Stored entries
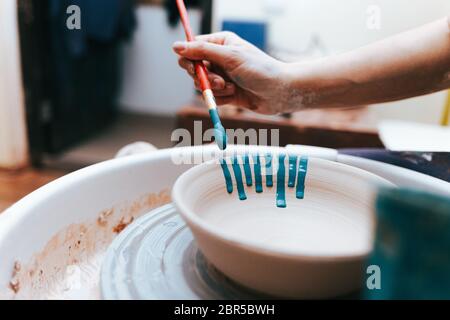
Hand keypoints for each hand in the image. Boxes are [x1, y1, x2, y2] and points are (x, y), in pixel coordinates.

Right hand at [173, 32, 289, 114]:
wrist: (279, 92)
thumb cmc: (259, 69)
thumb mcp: (230, 57)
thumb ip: (202, 51)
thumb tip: (175, 47)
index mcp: (220, 43)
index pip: (192, 48)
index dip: (189, 59)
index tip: (193, 68)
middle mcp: (219, 58)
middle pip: (194, 69)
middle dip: (205, 78)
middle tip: (220, 81)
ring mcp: (222, 76)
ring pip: (202, 85)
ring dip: (215, 89)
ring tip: (231, 87)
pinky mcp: (226, 92)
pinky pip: (212, 97)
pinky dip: (221, 98)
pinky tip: (235, 95)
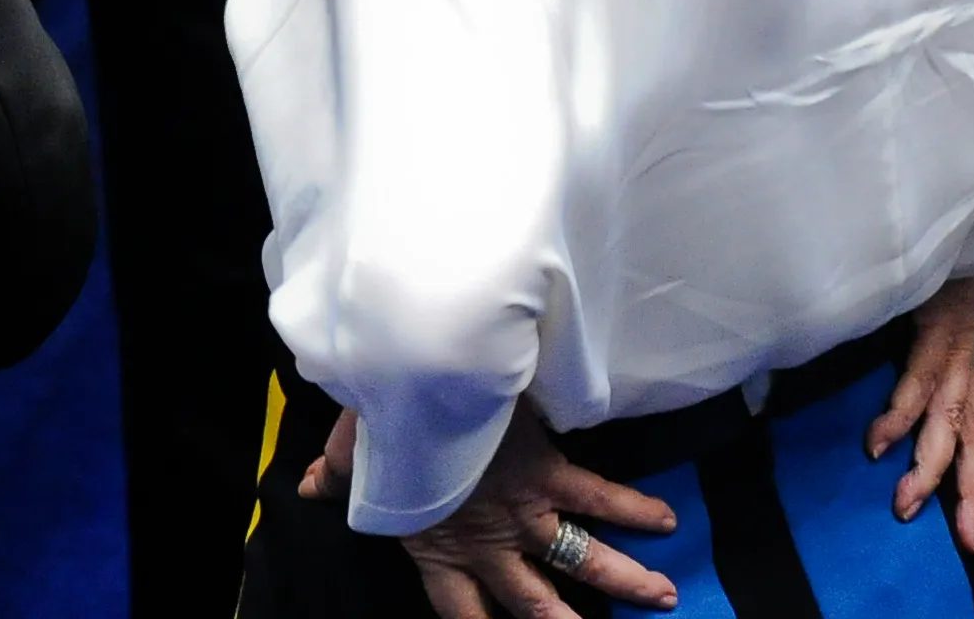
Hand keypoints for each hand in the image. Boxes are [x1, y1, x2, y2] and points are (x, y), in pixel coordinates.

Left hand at [304, 406, 678, 618]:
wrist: (415, 377)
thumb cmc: (380, 416)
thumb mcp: (354, 454)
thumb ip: (338, 477)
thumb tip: (306, 489)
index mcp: (436, 547)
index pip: (460, 610)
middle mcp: (487, 542)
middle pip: (535, 603)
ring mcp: (523, 511)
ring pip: (581, 559)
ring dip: (623, 580)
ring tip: (661, 598)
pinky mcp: (548, 471)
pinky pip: (599, 495)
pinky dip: (634, 507)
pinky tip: (666, 518)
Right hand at [867, 275, 973, 550]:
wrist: (949, 221)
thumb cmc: (924, 270)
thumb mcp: (915, 322)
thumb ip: (902, 360)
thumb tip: (864, 404)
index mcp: (965, 369)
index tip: (969, 532)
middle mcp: (967, 366)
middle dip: (971, 491)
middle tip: (961, 539)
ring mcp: (955, 347)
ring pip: (950, 420)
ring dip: (929, 465)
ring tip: (905, 502)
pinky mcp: (939, 326)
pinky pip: (920, 379)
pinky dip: (900, 414)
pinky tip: (878, 444)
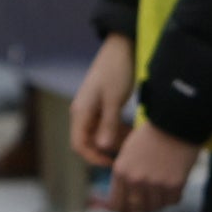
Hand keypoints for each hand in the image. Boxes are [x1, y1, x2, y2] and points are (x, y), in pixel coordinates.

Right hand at [70, 33, 135, 166]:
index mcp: (81, 111)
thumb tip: (102, 148)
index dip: (92, 158)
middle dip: (105, 151)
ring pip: (99, 134)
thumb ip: (108, 124)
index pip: (78, 144)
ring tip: (133, 144)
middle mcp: (82, 112)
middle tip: (127, 155)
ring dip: (113, 141)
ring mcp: (92, 108)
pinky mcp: (102, 104)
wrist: (122, 47)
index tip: (112, 164)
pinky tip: (132, 131)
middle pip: (88, 142)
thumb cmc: (116, 70)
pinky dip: (118, 131)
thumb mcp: (114, 99)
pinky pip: (106, 125)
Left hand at [104, 121, 200, 211]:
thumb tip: (119, 204)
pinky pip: (172, 202)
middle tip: (146, 204)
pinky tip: (172, 186)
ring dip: (158, 202)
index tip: (126, 211)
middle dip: (141, 209)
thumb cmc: (149, 138)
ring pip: (155, 207)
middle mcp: (136, 180)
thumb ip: (123, 177)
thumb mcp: (127, 155)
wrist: (174, 124)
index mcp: (121, 172)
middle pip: (137, 210)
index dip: (122, 210)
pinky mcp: (175, 184)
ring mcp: (156, 184)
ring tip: (160, 191)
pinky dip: (172, 197)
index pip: (117, 205)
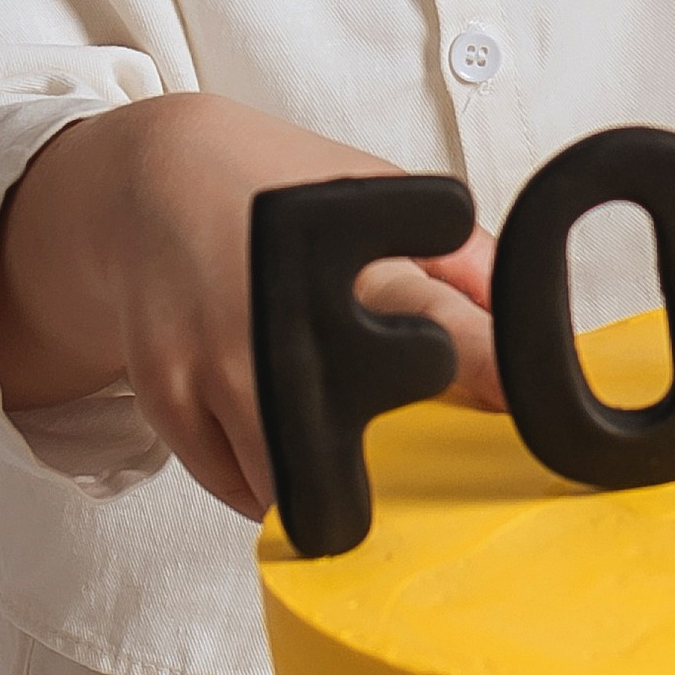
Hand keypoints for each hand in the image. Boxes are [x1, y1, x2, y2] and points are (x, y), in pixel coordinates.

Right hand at [0, 91, 499, 521]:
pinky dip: (269, 476)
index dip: (493, 375)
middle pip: (367, 434)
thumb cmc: (274, 189)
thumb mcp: (374, 192)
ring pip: (302, 487)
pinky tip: (272, 421)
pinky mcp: (170, 399)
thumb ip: (462, 258)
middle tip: (405, 423)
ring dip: (329, 474)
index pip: (442, 326)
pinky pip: (245, 490)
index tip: (524, 411)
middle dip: (401, 449)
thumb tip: (532, 327)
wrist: (142, 185)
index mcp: (346, 246)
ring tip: (330, 419)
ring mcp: (219, 360)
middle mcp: (281, 307)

- [REQUIREMENT]:
With the first line being the one containing "pinky tip: (172, 186)" and the last line the one containing "index dip: (122, 210)", transcribe exactly the lines above that fall in that range.

- [REPLY TO THE EXERCISE]:
pinky tip: (172, 186)
ring dip: (158, 202)
index tip: (126, 211)
middle dip: (141, 209)
thumb cmc: (149, 138)
ring pip: (155, 207)
middle mcp: (136, 180)
thumb ip: (123, 177)
thumb mcp: (127, 155)
wrist: (174, 124)
index mcp: (121, 172)
middle pip: (137, 210)
index dip: (122, 210)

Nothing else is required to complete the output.